What is biomass?
Biomass is biological material derived from living, or recently living organisms. Biomass from many sources is used to generate heat and power or transport fuels in europe, these include, wood from woodlands, wood from the waste stream, woody energy crops like willow and miscanthus, cereal straw, poultry litter, cattle slurry, food waste, sugar beet, oil seed rape and wheat. To many, wood is perhaps the most familiar type of biomass used for fuel. It can be used in various forms from the familiar log to the wood chip and even as pellets and briquettes made from compressed saw dust.
Why use biomass?
Provided material is only harvested from sustainable sources such as managed woodland, biomass can help reduce green house gas emissions if it is used instead of gas and oil.
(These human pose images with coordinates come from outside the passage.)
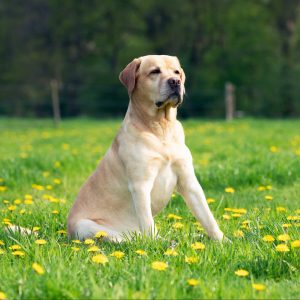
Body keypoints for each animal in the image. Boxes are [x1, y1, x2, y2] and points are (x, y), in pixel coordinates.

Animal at [67, 54, 224, 241]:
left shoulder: (189, 181)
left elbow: (207, 217)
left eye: (176, 72)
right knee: (124, 239)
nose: (175, 82)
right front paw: (156, 245)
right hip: (85, 225)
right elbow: (148, 224)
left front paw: (223, 241)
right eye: (155, 71)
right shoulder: (140, 185)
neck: (161, 128)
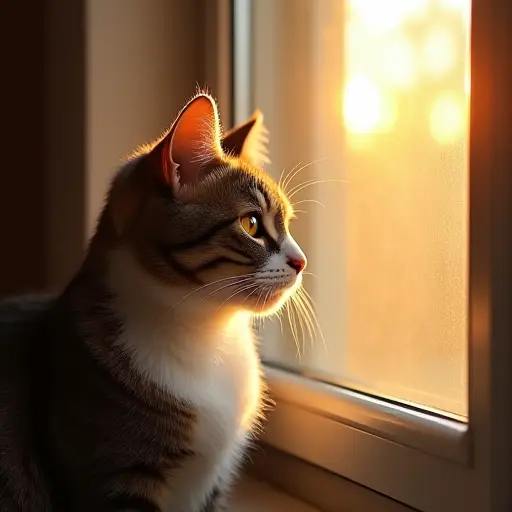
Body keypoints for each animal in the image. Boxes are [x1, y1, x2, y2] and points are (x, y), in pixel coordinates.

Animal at [0, 93, 304, 512]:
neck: (208, 332)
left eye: (288, 223)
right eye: (252, 225)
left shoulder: (213, 485)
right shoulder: (115, 477)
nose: (301, 261)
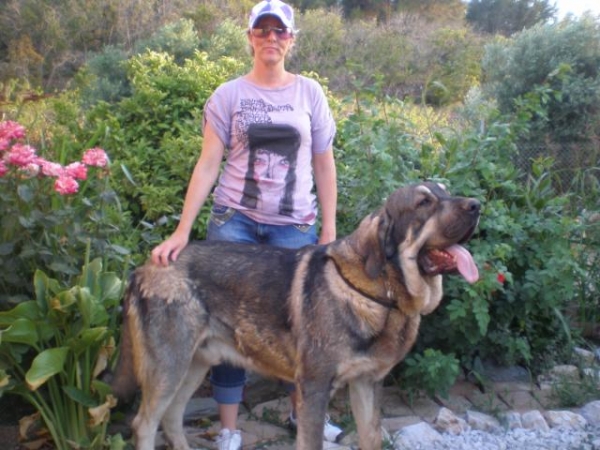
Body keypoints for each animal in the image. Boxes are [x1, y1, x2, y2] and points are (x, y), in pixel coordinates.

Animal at [111, 183, 478, 450]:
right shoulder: (314, 389)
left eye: (445, 191)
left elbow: (371, 438)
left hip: (195, 364)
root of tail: (143, 268)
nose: (476, 205)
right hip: (169, 368)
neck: (380, 294)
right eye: (424, 203)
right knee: (145, 424)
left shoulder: (367, 384)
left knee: (172, 419)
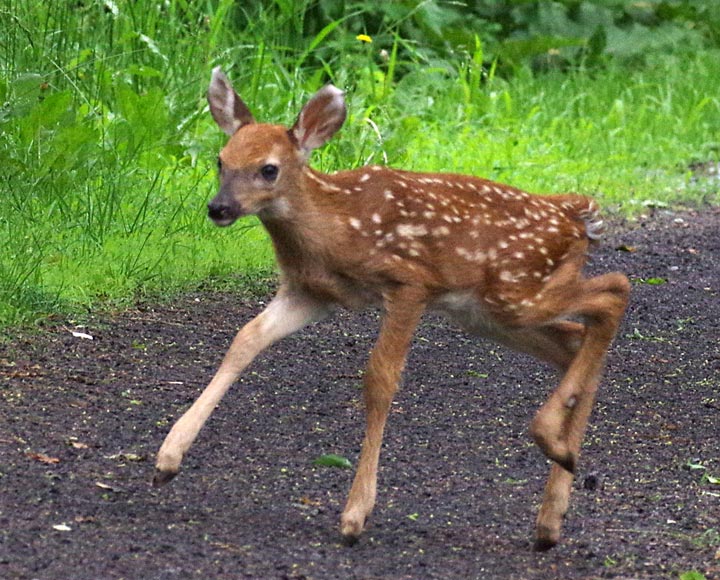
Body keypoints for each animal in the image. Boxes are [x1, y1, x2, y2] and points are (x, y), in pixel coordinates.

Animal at [153, 67, 630, 550]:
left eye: (268, 169)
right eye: (221, 159)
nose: (219, 208)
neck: (334, 228)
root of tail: (574, 214)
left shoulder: (409, 283)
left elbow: (380, 379)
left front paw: (355, 513)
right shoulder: (310, 292)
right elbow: (244, 340)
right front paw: (168, 458)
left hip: (514, 292)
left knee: (613, 291)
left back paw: (551, 443)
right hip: (491, 312)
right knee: (576, 338)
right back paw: (553, 508)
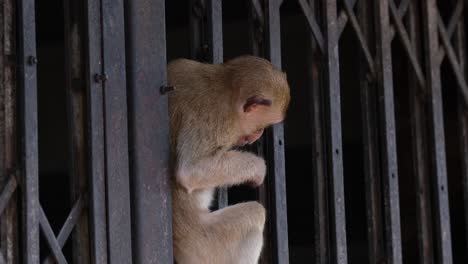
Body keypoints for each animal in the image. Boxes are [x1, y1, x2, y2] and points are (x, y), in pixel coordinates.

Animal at [168, 54, 290, 262]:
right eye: (260, 128)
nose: (257, 136)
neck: (226, 87)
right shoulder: (218, 118)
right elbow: (191, 171)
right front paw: (258, 169)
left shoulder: (180, 66)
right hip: (207, 247)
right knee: (255, 214)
For example, as trees grow they absorb carbon dioxide from the atmosphere. During photosynthesis the carbon is fixed into new tissue produced by the tree and oxygen is released. When the tree is burned the carbon in the tree is oxidised and returns to the atmosphere as carbon dioxide. This is a closed system that does not result in an increase of carbon dioxide in the atmosphere. Burning fossil fuels releases carbon that was removed from the atmosphere millions of years ago by animal and plant life. This leads to increased concentrations of carbon dioxide in the atmosphere.
Who produces biomass?
Biomass can be produced by businesses in many different sectors, mainly in agriculture, forestry or in waste recycling. Wood is often supplied to the energy market by an estate owner or by a contractor employed by an estate owner, it can be supplied by a tree surgeon or it may come from an existing wood processing business such as a saw mill. A list of woodfuel suppliers in England has recently been produced. There is huge potential to increase the amount of wood being suppied from small blocks of woodland in private ownership across Europe. Often this type of woodland has not been managed for many years. This can have negative impacts on biodiversity and can slow the rate at which trees in the forest grow. In England, one of the least wooded countries in Europe, it is estimated that in addition to the material harvested, 4 million tonnes of wood (FC woodfuel strategy) is produced by forests each year. This is a significant resource which, through sustainable management, could result in many rural jobs being created whilst providing a source of renewable energy and improving the condition of our woodlands. However, there are several important factors to consider before producing and selling biomass.
Who is using biomass?
Across Europe there are many hundreds of thousands of traditional open fires and log stoves used to provide heat to domestic buildings and this is perhaps the most familiar use of wood as a fuel. Open fires can be very inefficient and are not always the best way of using the resource. Closed stoves can be much more efficient (around 70%) open fires. Modern boilers using woodchip, pellets or logs can achieve efficenies of around 90%. These boilers can be used to supply heat to a single building or a single boiler can be used to supply heat to several buildings – this is known as district heating. These systems work well in larger buidlings such as schools, hospitals, council buildings or in new housing developments or blocks of flats. Many case studies exist on sytems that fall into this category. On the industrial scale wood is used to generate electricity. This is achieve by blending the wood with coal in conventional power stations, know as co-firing or by using wood as the principle fuel. At all of these scales some important issues should be considered when buying and using biomass fuels.